The next phase of enterprise AI has arrived, bringing significant changes to how businesses operate and integrate artificial intelligence into their workflows. According to recent predictions from industry experts, agentic AI will accelerate in 2026, requiring deliberate orchestration and integration with existing systems.

What's Happening

Agentic AI, which enables systems to act across workflows, coordinate tasks, and escalate issues with growing autonomy, is becoming increasingly prevalent. According to a report by McKinsey, nearly 88% of businesses report regular AI use in at least one function, and many have embedded AI directly into core workflows. However, deployment alone is not enough; leadership teams will face growing pressure to show measurable results, manage risk, and connect AI investment to long-term performance.

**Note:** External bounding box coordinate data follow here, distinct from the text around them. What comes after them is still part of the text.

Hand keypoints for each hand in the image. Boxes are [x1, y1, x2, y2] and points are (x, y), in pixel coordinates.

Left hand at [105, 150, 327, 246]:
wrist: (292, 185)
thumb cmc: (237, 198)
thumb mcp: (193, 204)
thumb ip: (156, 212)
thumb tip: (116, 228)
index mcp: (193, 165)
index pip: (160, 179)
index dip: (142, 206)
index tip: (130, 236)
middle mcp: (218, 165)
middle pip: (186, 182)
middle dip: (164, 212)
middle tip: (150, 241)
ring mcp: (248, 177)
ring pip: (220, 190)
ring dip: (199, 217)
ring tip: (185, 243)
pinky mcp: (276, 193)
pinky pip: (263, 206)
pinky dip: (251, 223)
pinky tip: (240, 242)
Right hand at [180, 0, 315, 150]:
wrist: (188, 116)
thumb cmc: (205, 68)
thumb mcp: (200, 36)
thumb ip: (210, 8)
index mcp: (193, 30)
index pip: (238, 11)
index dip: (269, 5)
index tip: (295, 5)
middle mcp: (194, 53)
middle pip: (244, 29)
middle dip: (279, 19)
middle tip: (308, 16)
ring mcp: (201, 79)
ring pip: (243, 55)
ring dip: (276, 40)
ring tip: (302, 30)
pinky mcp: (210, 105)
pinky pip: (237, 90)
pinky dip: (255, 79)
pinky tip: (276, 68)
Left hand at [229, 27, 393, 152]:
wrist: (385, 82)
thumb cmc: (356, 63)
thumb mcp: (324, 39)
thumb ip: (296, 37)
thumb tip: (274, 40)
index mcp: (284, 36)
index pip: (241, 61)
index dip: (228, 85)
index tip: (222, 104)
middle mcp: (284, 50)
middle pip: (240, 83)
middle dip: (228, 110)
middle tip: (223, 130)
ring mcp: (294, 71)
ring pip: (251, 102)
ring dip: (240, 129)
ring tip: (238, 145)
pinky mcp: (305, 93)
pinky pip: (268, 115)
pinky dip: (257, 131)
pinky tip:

John Pettit, CTO of Promevo, notes that the real test begins in 2026: proving the operational value of agentic AI. He emphasizes that every production agent should have four things before launch: a defined owner, a clear decision boundary, an escalation path, and a measurable success metric.

Background and Context

The shift towards agentic AI is driven by the need for businesses to move beyond simply deploying AI models. According to Deloitte's AI Pulse Check series, most organizations have moved beyond questioning AI use, but few have fully transformed their operations. The data highlights current trends, their significance, and forecasts for 2026.

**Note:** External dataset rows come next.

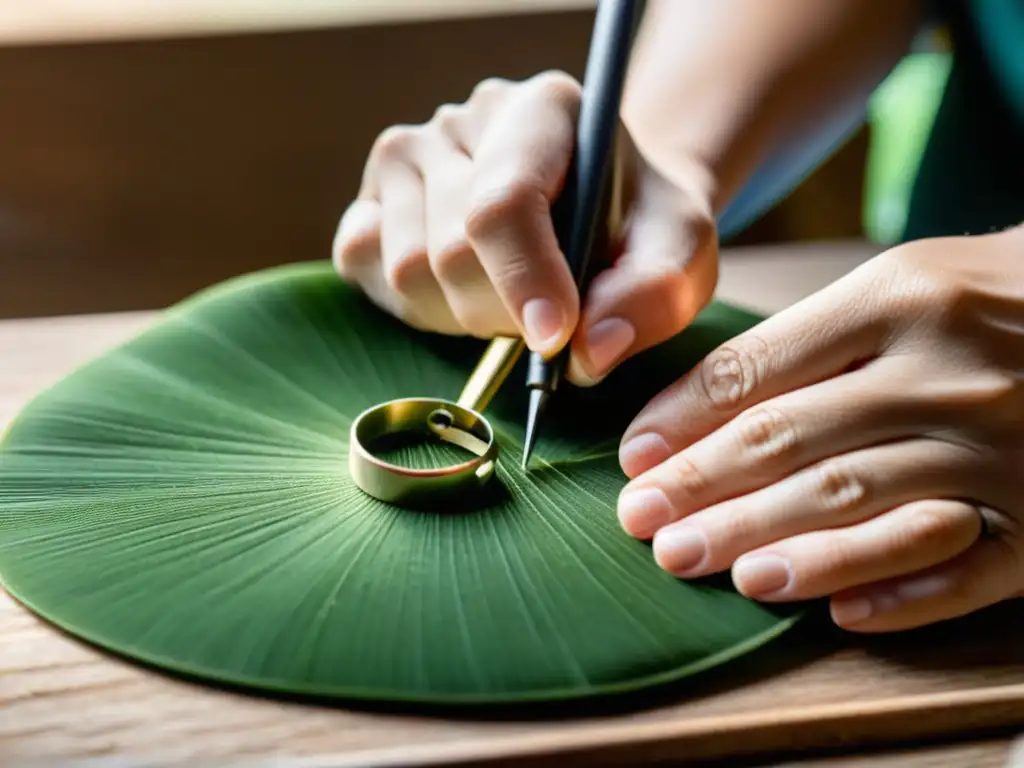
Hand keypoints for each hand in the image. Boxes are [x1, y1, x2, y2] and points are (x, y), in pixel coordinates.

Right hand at [332, 71, 717, 385]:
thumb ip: (654, 294)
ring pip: (405, 270)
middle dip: (501, 314)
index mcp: (544, 111)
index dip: (524, 281)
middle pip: (451, 251)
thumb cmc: (639, 226)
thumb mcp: (681, 251)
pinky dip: (412, 306)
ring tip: (508, 300)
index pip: (505, 203)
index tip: (553, 339)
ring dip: (461, 316)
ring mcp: (405, 156)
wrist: (597, 206)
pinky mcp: (369, 198)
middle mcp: (465, 122)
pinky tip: (461, 294)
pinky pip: (362, 268)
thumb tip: (588, 352)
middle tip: (546, 319)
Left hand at [616, 227, 1023, 631]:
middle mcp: (946, 374)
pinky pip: (964, 567)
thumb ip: (810, 339)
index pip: (757, 371)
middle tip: (641, 523)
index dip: (682, 419)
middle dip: (701, 488)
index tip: (634, 457)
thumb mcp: (904, 283)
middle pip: (790, 443)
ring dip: (772, 542)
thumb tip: (697, 407)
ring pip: (860, 507)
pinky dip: (897, 592)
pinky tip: (834, 610)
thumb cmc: (989, 299)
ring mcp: (1001, 449)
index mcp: (897, 299)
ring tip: (703, 564)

Deloitte's report emphasizes that redesigning work around AI is not just a matter of deploying a copilot; it requires leadership to show measurable performance improvement. The tension between experimentation and operational value is evident in the pulse data, underscoring the need for businesses to rethink their approach to AI adoption.

Why It Matters to the Industry

The implications of agentic AI on the adult industry are significant. As platforms and operators continue to integrate AI into their workflows, they must also address the complexities associated with agentic AI. This includes deciding what tasks should be automated, defining business rules, and establishing accountability for errors.

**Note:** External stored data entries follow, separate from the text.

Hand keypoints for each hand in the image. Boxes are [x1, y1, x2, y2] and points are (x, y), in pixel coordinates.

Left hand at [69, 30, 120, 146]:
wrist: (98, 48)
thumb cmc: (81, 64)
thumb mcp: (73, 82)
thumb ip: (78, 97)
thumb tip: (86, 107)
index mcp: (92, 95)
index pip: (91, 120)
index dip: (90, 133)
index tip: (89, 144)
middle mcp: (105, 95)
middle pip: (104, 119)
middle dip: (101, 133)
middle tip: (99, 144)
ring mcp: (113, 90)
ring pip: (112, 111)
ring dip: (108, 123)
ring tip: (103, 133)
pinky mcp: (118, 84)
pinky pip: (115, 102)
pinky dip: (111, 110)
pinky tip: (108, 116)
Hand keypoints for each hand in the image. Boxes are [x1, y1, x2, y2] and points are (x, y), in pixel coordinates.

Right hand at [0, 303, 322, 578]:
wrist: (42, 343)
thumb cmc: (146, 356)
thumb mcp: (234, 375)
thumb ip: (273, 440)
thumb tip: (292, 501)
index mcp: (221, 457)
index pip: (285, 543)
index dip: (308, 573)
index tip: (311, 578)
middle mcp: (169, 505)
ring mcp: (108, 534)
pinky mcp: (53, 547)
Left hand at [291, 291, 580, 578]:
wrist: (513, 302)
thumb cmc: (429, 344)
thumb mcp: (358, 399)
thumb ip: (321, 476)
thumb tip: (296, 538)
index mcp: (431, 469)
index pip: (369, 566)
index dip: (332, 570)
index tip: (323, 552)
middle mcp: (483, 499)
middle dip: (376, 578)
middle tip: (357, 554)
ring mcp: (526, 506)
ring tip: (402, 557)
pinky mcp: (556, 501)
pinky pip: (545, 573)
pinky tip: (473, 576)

AI integration work is becoming more important than the AI interface itself. According to Square Codex, a Costa Rican outsourcing company, agents live inside processes and require APIs to talk to business platforms, backend services to apply rules, data pipelines to keep context updated, and cloud environments that can handle changing workloads.

What Comes Next

The next phase of enterprise AI will see a shift towards orchestration over model selection as the real competitive axis. According to Gabe Goodhart, Chief Architect for AI Open Innovation at IBM, "We're going to hit a bit of a commodity point. It's a buyer's market. You can pick the model that fits your use case just right and be off to the races."

This shift will require businesses to focus on how multiple models are coordinated rather than which model is "best." The underlying model will become a commodity input, and competitive advantage will live in how models are routed, monitored, and integrated with existing systems.

Key Facts

  • Nearly 88% of businesses report regular AI use in at least one function (McKinsey)
  • Agentic AI adoption is accelerating, with 88% of senior executives planning to increase AI-related budgets (PwC)
  • The real test begins in 2026: proving the operational value of agentic AI (John Pettit, CTO of Promevo)
  • Every production agent should have four things before launch: a defined owner, a clear decision boundary, an escalation path, and a measurable success metric (John Pettit, CTO of Promevo)
  • 40% of enterprise applications will feature task-specific AI agents by the end of 2026 (Gartner)

The next phase of enterprise AI brings significant changes to how businesses operate and integrate artificial intelligence into their workflows. As agentic AI accelerates, businesses must address the complexities associated with its adoption, including orchestration, integration, and accountability.